Two Java applications can communicate over a network using a standard technique called Remote Method Invocation or RMI, which is defined by JavaSoft and is available free. As its name implies, RMI lets a client application invoke the methods of objects running on a remote server.
Shared database access is often implemented with RMI, so an overview is in order. To use it, first create a public interface (called the remote interface) to define the remote methods. Then create classes that implement the remote interface, called (not surprisingly) implementation classes. The remote objects are instances of these classes running on the server. Next, use JavaSoft's RMIC compiler to create client-side object stubs and server-side object skeletons based on the implementation classes. The stubs forward RMI calls from the client over the network to the server skeletons, which in turn forward them to the remote objects. The remote objects execute their remotely invoked methods and work gets done.
To get it all running, start the RMI Registry on the server. This basic naming service lets clients obtain references to remote objects. Each remote object must register itself with the RMI Registry when instantiated. Client applications connect to the registry to look up references to the registered remote objects. Once obtained, the reference is used to invoke the methods of the remote object. By default, RMI uses TCP/IP sockets for communication, although other transport methods can be implemented.
JDBC-compliant solutions can be networked by using the RMI--JDBC bridge. This free product comes with a Type 3 JDBC driver for use in your application. This driver connects to the RmiJdbc server that is included. The server uses any JDBC driver to connect to the database of your choice. Figure 3 shows the RMI to JDBC bridge.
There are many things to consider when evaluating database solutions. The criteria that are important for a specfic application depend heavily on the requirements and constraints unique to that problem. In this article, the requirement that the database is for stand-alone use with Java affects which criteria are important. The criteria most affected by this requirement are discussed below.
The type of database used impacts development effort and application complexity. Those with no object orientation require you to map your objects to their structure, which takes time and requires code. You may also lose the ability to preserve and exploit relationships between objects. A DBMS is beneficial if it provides functionality that doesn't have to be built into the application.
To fully leverage the object-oriented nature of Java, some type of object orientation in the database is desirable. This generally means using an OODBMS or ORDBMS of some sort. Some solutions provide tools and frameworks to help map objects to relational structures and to put a more object-oriented face on relational databases. The capabilities of a DBMS of any type can be valuable as well.
The database can be in a proprietary format or what I call a standard format. A proprietary format is just that, and is usually unique to a solution. By "standard" format I mean a common or established format that is accessible by a number of DBMSs and tools. Which option is best depends on your application.

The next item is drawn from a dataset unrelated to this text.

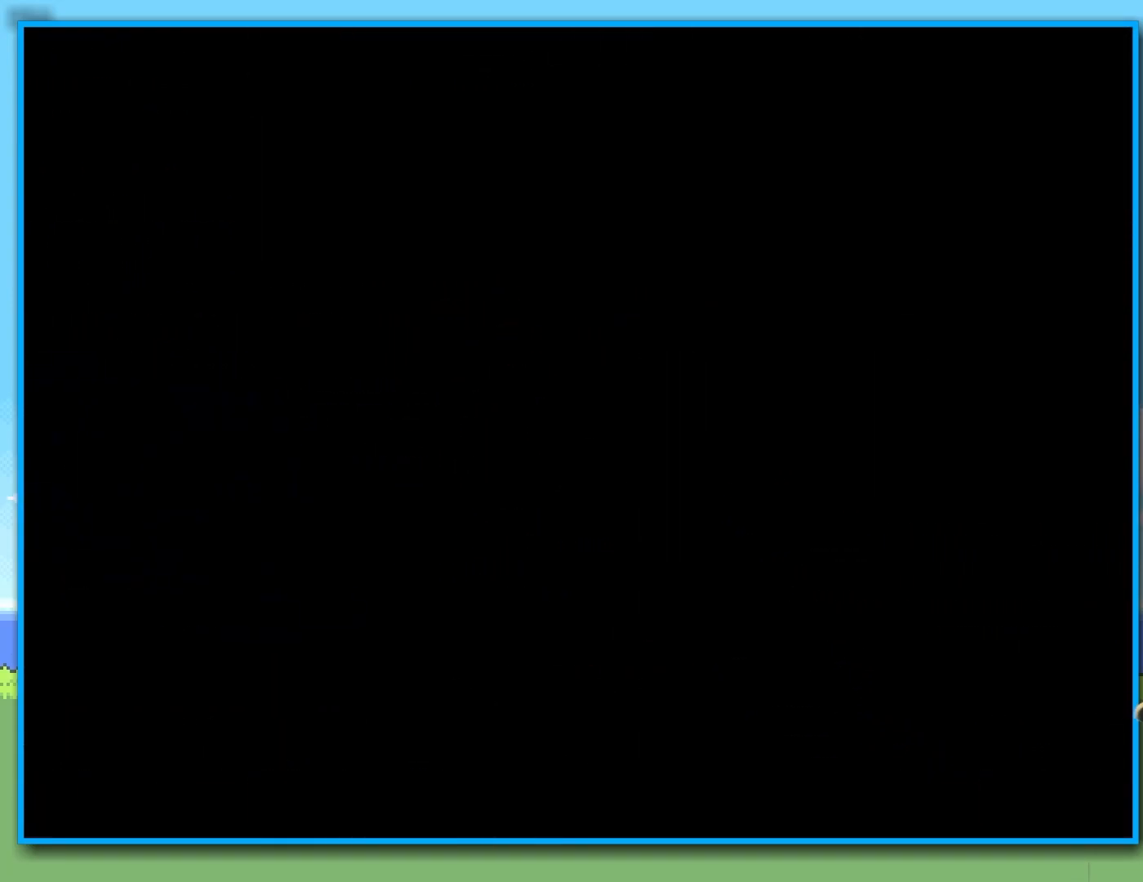
{"buttons": ["B"], "left_stick": "center", "right_stick": "center", "events": [[150, "B", "down"], [233, "B", "up"], [283, "B", "down"]]}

Standard databases provide access to legacy data, use familiar file formats and have mature administration tools. They also provide a way of transitioning to Java without learning a new database. Two drawbacks include a lack of power in the native database, and having to rely on an outdated format. Another disadvantage is that your only options for accessing some common desktop databases may be to use a JDBC-ODBC driver or to roll your own solution.
Many newer solutions designed for Java use proprietary database formats. This is not necessarily a bad thing. After all, in an evolving environment today's proprietary format might be tomorrow's standard. Proprietary formats often provide significant added value, such as transaction processing, disaster recovery, object orientation and replication. One drawback of proprietary formats is the potential lack of development and administration tools. In addition, proprietary formats may still be immature and subject to the risks associated with early adoption.
JDBC compliance provides many benefits but may not be necessary for all applications. A major advantage is the ability to make applications modular by decoupling them from a specific database solution, allowing you to plug in a different database implementation without changing the application. Another benefit is database scalability to address performance or functionality issues. JDBC also supports adding tiers for distributed deployment.
One drawback of JDBC-compliant solutions can be performance. Type 1 drivers have multiple levels of translation that inhibit performance. Likewise, Type 3 drivers use middle tiers that in turn may use Type 1 or Type 2 drivers. Another problem is deployment complexity, since there may be various libraries and executables required on the client machines or on middle-tier servers. This is true for Type 1, Type 2 and Type 3 drivers. And finally, if you need to access a common desktop database, you may not be able to find any drivers except the Type 1 ODBC to JDBC bridge.
Shared database access can be implemented in a number of ways with Java. Some solutions provide for multiple transactions, multithreading or both. Other solutions implement multiuser control through classic table and record locking, or feature more object-oriented methods of controlling concurrent object access. Still others require that the application implement and enforce all multiuser control.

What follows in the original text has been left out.